** WHAT TO DO **
Among the lines of data below, reproduce only those from the one with "1145 60 6.64" through the one with "913 233 5.66", exactly as they stand, both ends included.

** INFORMATION SHOWN **
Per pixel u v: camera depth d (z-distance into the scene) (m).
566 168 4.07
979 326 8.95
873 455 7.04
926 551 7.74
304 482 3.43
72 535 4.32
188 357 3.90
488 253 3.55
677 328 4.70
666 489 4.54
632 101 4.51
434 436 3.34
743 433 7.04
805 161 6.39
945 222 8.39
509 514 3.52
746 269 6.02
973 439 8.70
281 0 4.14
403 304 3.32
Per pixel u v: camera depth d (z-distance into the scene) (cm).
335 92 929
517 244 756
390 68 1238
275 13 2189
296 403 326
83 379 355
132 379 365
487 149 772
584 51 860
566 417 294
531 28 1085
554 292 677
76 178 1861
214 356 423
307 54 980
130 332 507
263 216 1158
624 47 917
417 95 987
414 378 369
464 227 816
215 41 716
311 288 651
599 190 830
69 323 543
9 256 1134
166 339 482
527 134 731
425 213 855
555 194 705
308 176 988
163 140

...

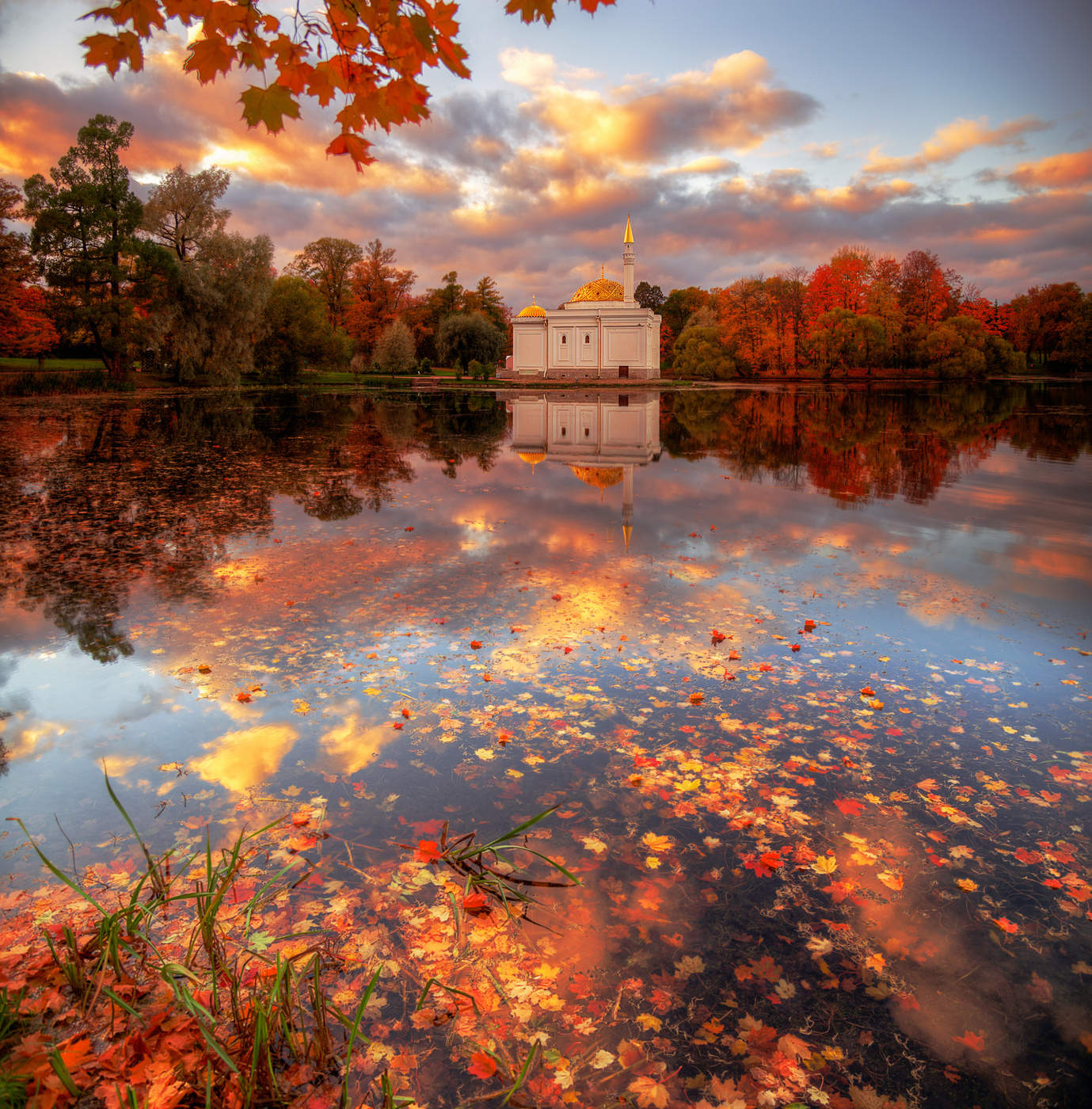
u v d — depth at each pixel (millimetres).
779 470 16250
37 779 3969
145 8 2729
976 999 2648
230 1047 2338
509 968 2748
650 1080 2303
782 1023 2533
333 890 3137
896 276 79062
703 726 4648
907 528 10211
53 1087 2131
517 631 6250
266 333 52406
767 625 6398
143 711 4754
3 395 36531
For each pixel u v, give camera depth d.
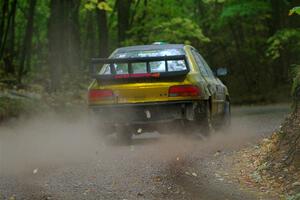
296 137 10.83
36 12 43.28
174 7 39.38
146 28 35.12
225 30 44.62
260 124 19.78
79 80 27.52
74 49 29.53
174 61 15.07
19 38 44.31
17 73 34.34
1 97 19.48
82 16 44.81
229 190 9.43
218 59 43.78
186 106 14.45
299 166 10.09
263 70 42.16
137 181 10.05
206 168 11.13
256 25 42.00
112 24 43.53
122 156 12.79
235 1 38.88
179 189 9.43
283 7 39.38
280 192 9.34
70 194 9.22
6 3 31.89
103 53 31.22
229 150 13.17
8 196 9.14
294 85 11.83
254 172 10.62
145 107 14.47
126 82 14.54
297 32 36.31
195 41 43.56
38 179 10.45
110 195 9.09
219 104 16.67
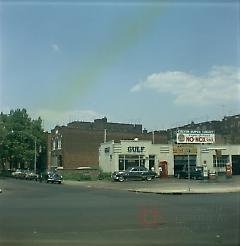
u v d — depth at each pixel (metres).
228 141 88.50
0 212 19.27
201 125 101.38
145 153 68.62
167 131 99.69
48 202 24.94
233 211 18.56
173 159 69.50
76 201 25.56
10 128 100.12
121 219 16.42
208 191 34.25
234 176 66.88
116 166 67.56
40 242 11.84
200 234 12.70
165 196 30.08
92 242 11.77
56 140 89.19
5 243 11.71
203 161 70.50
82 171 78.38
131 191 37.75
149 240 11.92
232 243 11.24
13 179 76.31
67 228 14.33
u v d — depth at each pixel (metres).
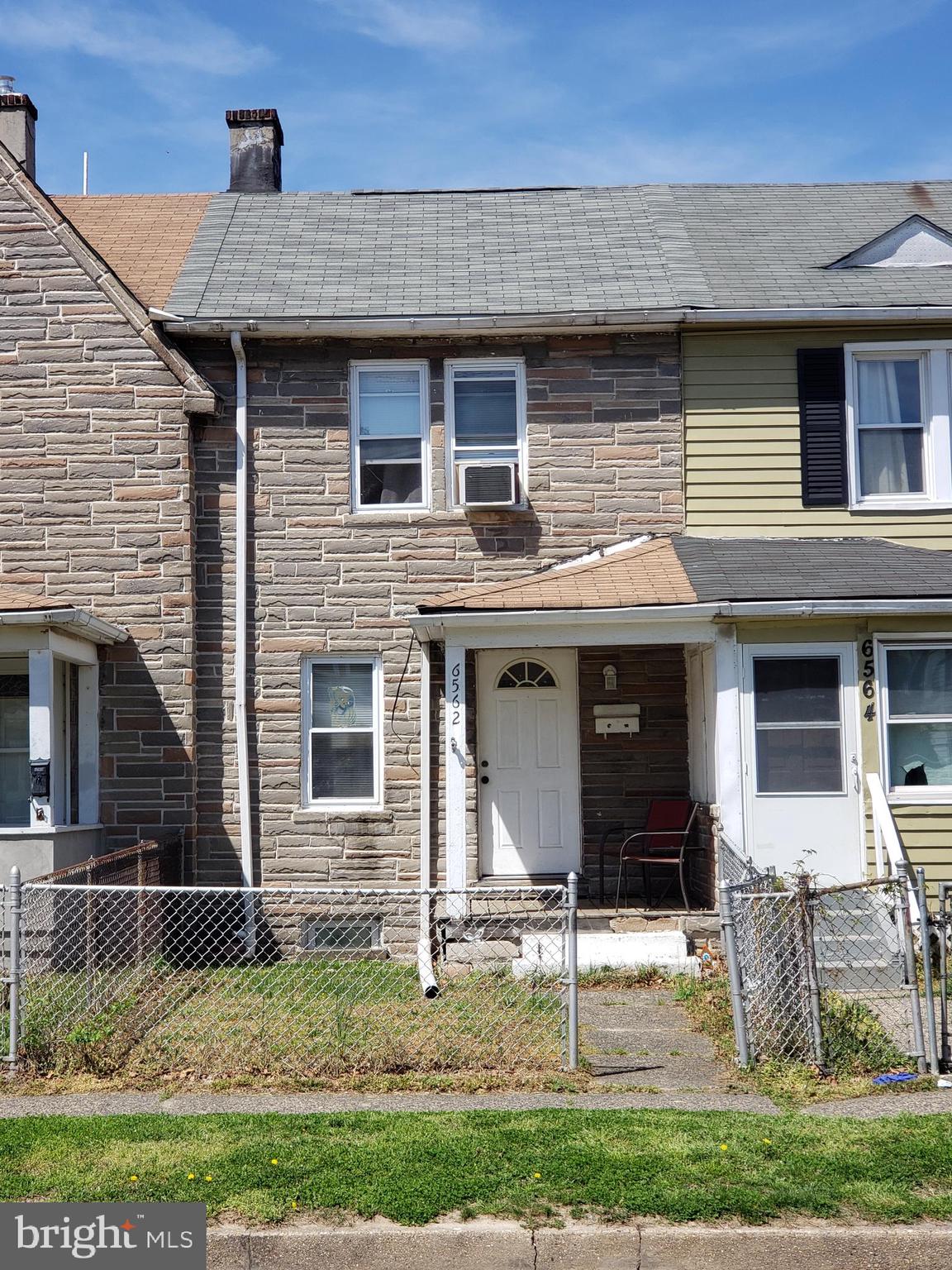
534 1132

==

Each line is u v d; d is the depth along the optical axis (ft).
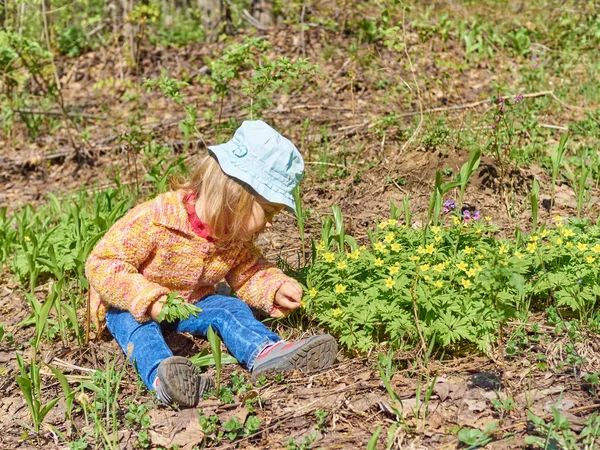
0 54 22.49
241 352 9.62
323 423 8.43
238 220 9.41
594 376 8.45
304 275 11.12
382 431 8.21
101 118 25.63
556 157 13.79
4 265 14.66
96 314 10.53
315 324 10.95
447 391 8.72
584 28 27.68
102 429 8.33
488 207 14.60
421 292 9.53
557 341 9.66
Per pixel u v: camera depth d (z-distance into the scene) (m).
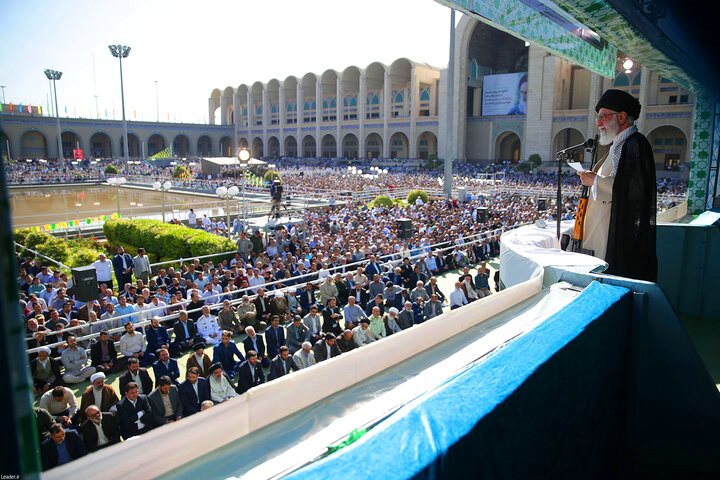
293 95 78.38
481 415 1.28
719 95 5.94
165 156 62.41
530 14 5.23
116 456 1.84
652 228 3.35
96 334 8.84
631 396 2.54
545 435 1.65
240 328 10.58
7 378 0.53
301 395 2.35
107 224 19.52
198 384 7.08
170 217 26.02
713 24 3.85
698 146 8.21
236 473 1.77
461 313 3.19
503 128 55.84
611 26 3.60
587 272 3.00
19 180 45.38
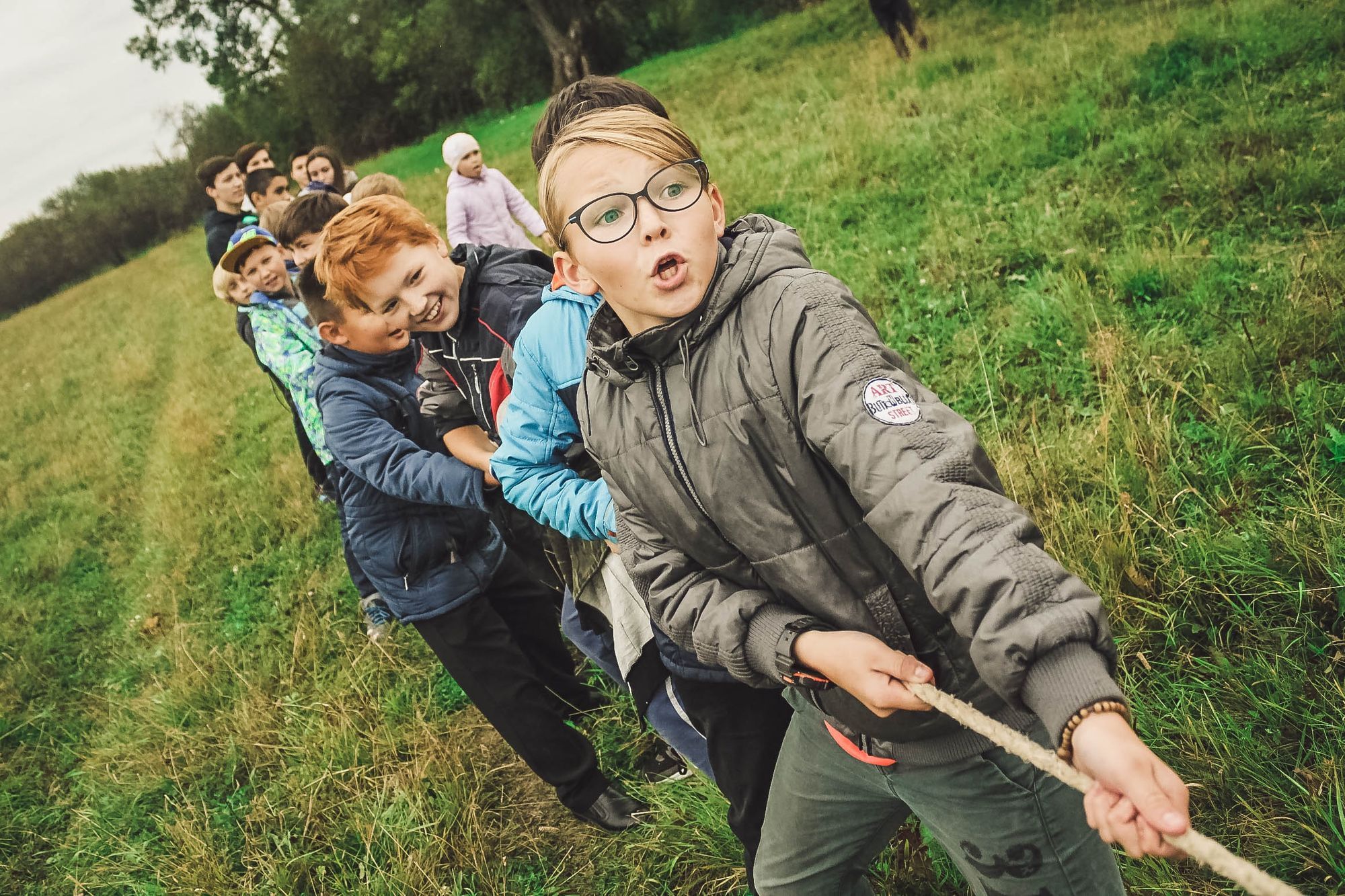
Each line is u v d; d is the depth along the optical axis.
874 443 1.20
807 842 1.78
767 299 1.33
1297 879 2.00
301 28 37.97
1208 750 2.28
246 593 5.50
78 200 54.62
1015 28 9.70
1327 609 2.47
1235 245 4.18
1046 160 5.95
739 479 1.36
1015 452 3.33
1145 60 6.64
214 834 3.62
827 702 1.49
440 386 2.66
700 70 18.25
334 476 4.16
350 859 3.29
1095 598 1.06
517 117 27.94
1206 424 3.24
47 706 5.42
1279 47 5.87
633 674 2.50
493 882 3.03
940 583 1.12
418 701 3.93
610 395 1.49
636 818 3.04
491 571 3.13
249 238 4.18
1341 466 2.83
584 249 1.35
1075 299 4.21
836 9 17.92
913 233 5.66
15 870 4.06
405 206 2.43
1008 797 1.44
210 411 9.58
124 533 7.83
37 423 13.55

** YOUR RESPONSE **
1145 60 6.64
214 834 3.62
827 702 1.49
440 386 2.66
700 70 18.25
334 476 4.16
350 859 3.29
1095 598 1.06
517 117 27.94
1206 424 3.24
47 706 5.42
1279 47 5.87
633 674 2.50
493 882 3.03
940 583 1.12
418 701 3.93
610 395 1.49
636 818 3.04
491 571 3.13
249 238 4.18
1341 466 2.83
584 249 1.35
1075 299 4.21
836 9 17.92
913 233 5.66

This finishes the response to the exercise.